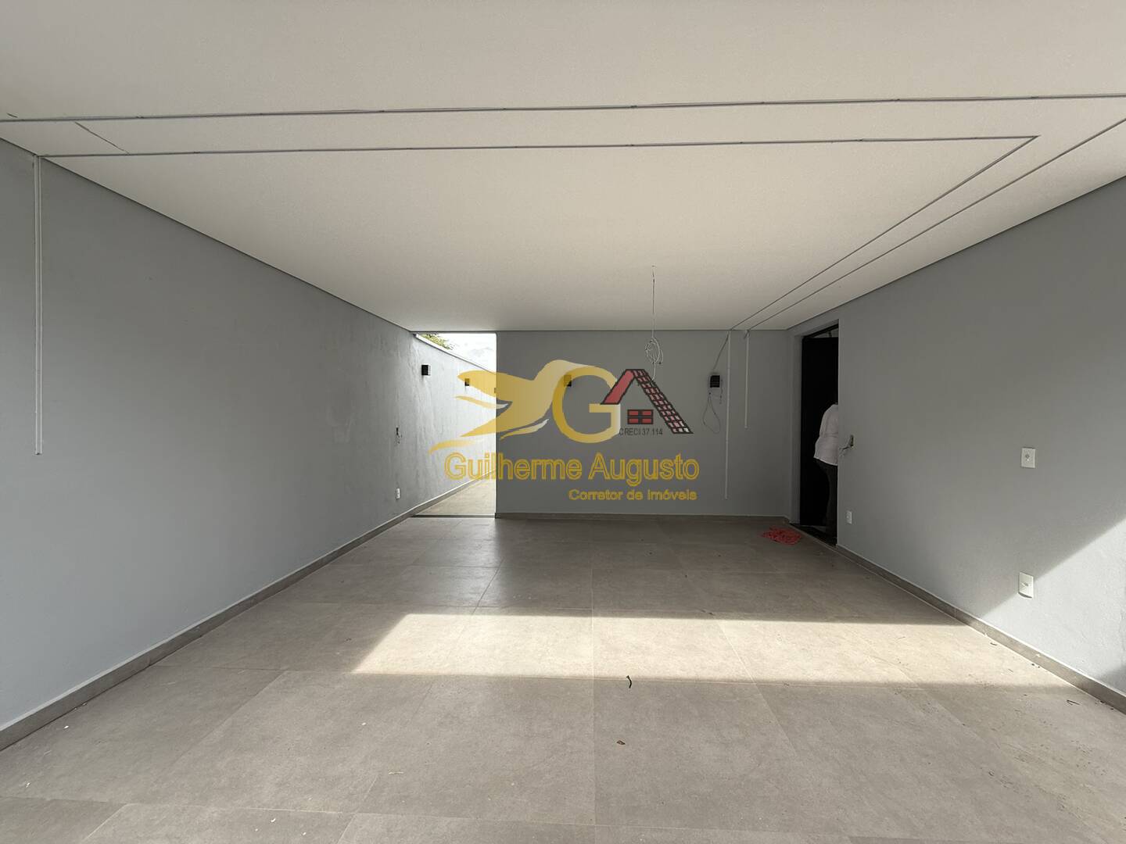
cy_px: 422
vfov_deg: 85.7
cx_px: 563
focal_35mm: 14
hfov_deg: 102.1
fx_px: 455
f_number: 2.2
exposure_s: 1/318
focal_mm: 2.22
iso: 50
--
• [Work to be completed]
Only the text of the listing above is copied, exactly as written; its pictures are dropped.

• [Result of the task]
cy_px: 422
vfov_deg: 85.7
cx_px: 563
focal_35mm: 14
hfov_deg: 102.1
fx_px: 455
f_number: 2.2
exposure_s: 1/318
focal_mm: 2.22
iso: 50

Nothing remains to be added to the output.